> [STATED GOAL]
Please copy the science funding discussion word for word, beginning at the words "I had the same" and stopping after "and environmental)/physical constraints.".

> [QUOTED TEXT]
I'm sure he is expressing a valid principle. By funding one area excessively, you can soon build up reams of scientific literature and interest, but this area needs have nothing or little to do with genuine scientific interest. Funding determines the interest. It's all about money unfortunately, even science.

logtempo|1 year ago

I had the same feeling doing a phd two years ago. I think there is an unpopular opinion in science about the limits of what we can look at and what is required to achieve that. My conclusion was that the requirements are an economy of infinite growth and a society based on consumption. I did a parallel in my mind between the idea that "knowledge will always grow" and "economy will always grow". The limits are heavily related to social stability/agreement, and the tools we can have given the money(=social and environmental)/physical constraints.

I have the opinion that the FCC is the example of such bias: we don't really know what to look for, but we (the scientific community) have to survive so we'll build a political argument to keep getting funds.

> [DATA BLOCK]
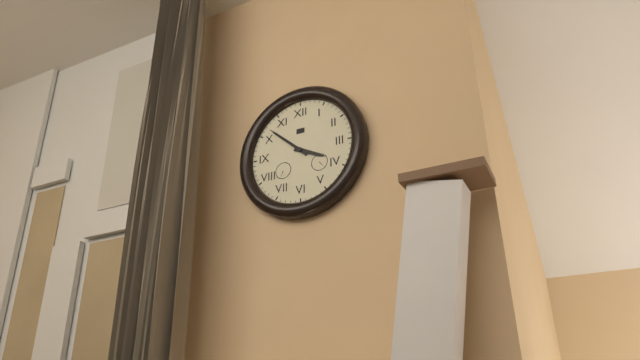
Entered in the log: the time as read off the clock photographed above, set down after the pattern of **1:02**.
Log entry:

> [CORRECT ANSWER]
I had the same feeling doing a phd two years ago. I think there is an unpopular opinion in science about the limits of what we can look at and what is required to achieve that. My conclusion was that the requirements are an economy of infinite growth and a society based on consumption. I did a parallel in my mind between the idea that "knowledge will always grow" and "economy will always grow". The limits are heavily related to social stability/agreement, and the tools we can have given the money(=social and environmental)/physical constraints.